Yesterday we were asked the following question on Twitter by @corbyn50plus, in response to a remark about education:
“What do you think Labour can do besides oppose Tory policy?”
It’s an important question. For years it’s been pointed out that the difference between Tory and Labour policies on education is negligible. “Driving up academic standards” is the mantra, with no real consideration of the implications of this policy for the wellbeing of students, and teachers, and parents, or even for the all-round achievements of our young people.
Converting schools to academies, centralising control and getting rid of local governance of schools, marginalising local education authorities, imposing policies without consulting professionals (something that David Blunkett admitted was his greatest failing as education secretary when prompted at the Festival of Education at Wellington College), constantly tampering with exams and tests, narrowing the curriculum, removing the independence and professional integrity of teachers to decide what is learned and how it is taught, inflicting bureaucratic insanity on a profession already exhausted and demoralised by the imposition of political interference, ignoring the wishes and experiences of young people, sanitising schooling to be nothing more than experience of exam factories – dismissive of the fact that there’s a multitude of skills, attitudes, values, abilities and intelligences that are effectively ignored in this “drive” to improve education provision.
It’s idle to blame only the Tories for the current state of education. The problem for Labour during the coalition years was that they were politically stymied from opposing Tory policy because they’d laid firm foundations for Gove, Osborne, Morgan and Cameron to build their particular vision. Gove granted himself ridiculous powers in his role as Secretary of State for Education – and Labour offered no alternative of any substance.
The folly of quietly accepting legislative change is now apparent. However, the response and opposition to the forced academy diktat from George Osborne has been significant – to the point that there’s a very real possibility that this is going to be a second major policy U-turn from the chancellor’s budget this year.
But it’s the alarming statistics on child wellbeing that ought to be at the forefront for policy makers in the Labour Party right now.
The education system, as it stands, is damaging very many children and young people. It’s ignoring the ability of at least 50%, of them, as has been admitted. It’s downgrading the skills of many as insignificant – those who find their element in making, designing, creating with their hands and their imaginations. It’s forcing young children to study certain aspects of numeracy and literacy with no reference to recent neurological discoveries about rates of development. It’s wholly dismissive of key intelligences – other than intellect – that are integral to learning how to live and work well – collegiately, innovatively, imaginatively, independently.
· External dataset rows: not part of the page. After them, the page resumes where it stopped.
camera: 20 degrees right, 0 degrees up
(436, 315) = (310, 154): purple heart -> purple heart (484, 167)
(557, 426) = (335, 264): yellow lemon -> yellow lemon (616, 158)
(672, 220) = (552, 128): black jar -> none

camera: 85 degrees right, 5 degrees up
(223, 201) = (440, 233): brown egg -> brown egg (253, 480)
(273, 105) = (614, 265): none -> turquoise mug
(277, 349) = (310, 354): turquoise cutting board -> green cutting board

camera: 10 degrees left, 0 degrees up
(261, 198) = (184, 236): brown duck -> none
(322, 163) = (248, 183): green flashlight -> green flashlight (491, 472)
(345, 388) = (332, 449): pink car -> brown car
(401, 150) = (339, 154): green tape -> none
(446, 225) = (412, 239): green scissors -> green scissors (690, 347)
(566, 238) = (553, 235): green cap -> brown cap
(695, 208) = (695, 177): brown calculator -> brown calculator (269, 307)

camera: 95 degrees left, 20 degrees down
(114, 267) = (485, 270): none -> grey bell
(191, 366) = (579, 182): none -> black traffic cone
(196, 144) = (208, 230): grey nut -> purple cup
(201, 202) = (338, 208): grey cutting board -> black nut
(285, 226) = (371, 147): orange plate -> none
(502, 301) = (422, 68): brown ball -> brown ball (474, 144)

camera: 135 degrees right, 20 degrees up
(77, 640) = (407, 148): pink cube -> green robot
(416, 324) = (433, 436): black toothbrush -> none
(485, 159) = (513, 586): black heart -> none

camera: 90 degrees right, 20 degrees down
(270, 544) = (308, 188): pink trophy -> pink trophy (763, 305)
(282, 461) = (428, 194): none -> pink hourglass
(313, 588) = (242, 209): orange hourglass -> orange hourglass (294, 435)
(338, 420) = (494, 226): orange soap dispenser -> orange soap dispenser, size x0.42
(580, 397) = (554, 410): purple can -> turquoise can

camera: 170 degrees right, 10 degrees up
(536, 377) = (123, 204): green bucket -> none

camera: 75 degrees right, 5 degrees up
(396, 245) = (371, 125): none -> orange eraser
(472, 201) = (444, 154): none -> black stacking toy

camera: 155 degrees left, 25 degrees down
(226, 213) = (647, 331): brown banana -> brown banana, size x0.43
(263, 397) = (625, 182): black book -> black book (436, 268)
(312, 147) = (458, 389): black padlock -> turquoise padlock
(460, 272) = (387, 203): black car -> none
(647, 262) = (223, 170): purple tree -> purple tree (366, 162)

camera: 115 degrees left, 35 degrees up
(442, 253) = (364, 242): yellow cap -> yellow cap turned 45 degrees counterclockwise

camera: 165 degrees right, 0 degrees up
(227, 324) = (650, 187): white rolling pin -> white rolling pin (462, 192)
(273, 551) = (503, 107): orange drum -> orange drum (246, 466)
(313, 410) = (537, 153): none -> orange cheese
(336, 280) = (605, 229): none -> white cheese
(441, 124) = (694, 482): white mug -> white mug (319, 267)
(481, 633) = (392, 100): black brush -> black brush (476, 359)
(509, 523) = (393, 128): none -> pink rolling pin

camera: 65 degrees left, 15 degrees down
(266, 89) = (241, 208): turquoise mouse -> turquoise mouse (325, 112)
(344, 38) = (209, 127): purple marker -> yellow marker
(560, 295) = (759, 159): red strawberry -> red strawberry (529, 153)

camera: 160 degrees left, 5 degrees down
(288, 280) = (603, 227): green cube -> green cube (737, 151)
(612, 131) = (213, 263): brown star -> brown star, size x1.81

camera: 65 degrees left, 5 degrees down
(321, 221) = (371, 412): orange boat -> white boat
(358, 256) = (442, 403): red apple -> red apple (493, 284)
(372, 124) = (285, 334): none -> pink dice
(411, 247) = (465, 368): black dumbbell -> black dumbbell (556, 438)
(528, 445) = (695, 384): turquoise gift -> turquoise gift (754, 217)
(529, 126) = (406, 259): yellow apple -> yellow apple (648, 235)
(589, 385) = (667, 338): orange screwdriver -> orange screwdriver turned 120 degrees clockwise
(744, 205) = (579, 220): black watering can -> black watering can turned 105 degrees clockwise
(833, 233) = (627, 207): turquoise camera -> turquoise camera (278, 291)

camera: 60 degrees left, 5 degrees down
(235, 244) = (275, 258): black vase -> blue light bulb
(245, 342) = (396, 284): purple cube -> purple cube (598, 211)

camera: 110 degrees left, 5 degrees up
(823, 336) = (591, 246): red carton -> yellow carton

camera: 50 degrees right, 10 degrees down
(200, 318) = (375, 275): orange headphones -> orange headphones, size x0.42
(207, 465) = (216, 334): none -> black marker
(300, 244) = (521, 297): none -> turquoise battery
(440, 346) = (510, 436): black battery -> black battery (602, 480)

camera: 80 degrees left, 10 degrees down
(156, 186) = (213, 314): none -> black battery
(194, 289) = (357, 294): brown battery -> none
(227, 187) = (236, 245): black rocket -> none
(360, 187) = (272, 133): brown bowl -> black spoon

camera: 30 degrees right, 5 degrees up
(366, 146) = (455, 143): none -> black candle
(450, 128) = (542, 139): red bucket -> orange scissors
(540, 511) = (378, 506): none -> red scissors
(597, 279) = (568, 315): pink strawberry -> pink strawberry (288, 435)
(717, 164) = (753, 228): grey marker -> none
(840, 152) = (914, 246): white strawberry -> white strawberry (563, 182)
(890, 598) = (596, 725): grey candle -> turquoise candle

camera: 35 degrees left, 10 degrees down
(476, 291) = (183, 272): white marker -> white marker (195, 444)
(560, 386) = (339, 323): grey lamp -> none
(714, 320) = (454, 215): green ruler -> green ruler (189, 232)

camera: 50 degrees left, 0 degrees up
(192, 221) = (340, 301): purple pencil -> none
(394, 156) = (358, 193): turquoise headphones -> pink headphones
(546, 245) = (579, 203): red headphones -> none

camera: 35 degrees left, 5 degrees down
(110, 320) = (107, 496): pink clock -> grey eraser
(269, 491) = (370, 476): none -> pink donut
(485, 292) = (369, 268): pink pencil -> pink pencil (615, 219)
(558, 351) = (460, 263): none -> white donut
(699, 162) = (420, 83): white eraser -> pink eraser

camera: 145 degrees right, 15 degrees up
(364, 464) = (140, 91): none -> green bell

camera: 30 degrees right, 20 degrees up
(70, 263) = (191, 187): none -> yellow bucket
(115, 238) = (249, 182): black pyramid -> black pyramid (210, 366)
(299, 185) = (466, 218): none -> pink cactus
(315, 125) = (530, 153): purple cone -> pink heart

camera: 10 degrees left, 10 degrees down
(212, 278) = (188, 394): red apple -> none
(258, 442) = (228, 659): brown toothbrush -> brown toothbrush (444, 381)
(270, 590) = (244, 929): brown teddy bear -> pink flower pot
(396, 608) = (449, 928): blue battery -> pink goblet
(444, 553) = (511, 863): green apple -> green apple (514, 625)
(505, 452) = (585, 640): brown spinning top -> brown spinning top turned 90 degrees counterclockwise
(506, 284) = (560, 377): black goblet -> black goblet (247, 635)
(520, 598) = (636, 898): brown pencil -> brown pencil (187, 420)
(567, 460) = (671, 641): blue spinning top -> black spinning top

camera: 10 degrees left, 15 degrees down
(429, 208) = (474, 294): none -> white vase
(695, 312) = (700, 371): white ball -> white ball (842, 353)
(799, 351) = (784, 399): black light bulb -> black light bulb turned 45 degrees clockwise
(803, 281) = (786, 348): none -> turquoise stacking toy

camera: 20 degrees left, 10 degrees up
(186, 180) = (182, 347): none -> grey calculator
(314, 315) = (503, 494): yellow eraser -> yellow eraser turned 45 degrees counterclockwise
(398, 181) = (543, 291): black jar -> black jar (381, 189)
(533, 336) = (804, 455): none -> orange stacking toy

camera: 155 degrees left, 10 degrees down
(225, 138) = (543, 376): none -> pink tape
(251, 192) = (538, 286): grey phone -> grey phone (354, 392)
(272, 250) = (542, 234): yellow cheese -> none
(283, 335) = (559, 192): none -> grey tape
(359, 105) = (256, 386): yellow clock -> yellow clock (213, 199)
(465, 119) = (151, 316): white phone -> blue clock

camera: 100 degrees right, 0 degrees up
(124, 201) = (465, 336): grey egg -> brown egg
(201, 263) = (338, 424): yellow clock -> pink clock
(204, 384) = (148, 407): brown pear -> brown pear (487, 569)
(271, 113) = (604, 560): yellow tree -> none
So here’s a few starting points for Labour to consider if the party is going to do more than merely oppose Tory plans.
|1. Consult with professionals. This ought to be patently obvious but paying attention to those who actually work in education will help develop far more appropriate education policies, based on actual need rather than politically motivated priorities Take a look at the Compass/NUT report on Education – written by educators after a long process of consultation with educators.|
|2. Review the aims and purpose of education. The academic outcomes for young people can be vastly improved and are far more sustainable if young people feel well, safe and secure. The real aims of education should be to develop the whole child – which is not about “driving up” academic “standards”.|
|3. Focus on learning rather than what is being taught. Instilling a lifelong desire to learn has to be a major aim of a productive and successful education policy.|
|4. Broaden the purpose of education to include a realistic and substantial dimension on wellbeing and equipping young people to be emotionally intelligent.|
|5. Consider friends in places you wouldn’t necessarily expect. The CBI, the British Chambers of Commerce and other business organisations have been saying for a very long time that our education system is not fit for purpose and not providing businesses with young people equipped with skills for life and for employment.|
|6. Review your own 2015 election education documents. (There were some good ideas that didn’t make it to the manifesto) There was also a decent speech by Tristram Hunt in 2015 to ACSL.|
|7. Look at other countries – and not just the usual suspects of Finland and Singapore (though obviously do this too). Bhutan has a commendable framework for education with some transferrable philosophies and aims.|
|8. Consult with young people and act on it. “Every Child Matters” came from young people. Its broader focus was lost in the “standards” agenda. It’s worth a significant review.|
|9. Look at the UN Declaration on the Rights of the Child as a starting point for policy development.|
These are merely starting points. As with many other Labour policy changes, there has to be a dramatic rethink if we are going to plan effectively for an education system that is fit for purpose for the 21st century child.
We need to reformulate and reinvent education in England rather than reform a deeply flawed system. The Labour party needs to be part of a rethinking process that offers an alternative to the outdated mode of education that’s irrelevant or insufficient for the needs of children, young people, teachers and society as a whole.
There is so much more to do than merely oppose.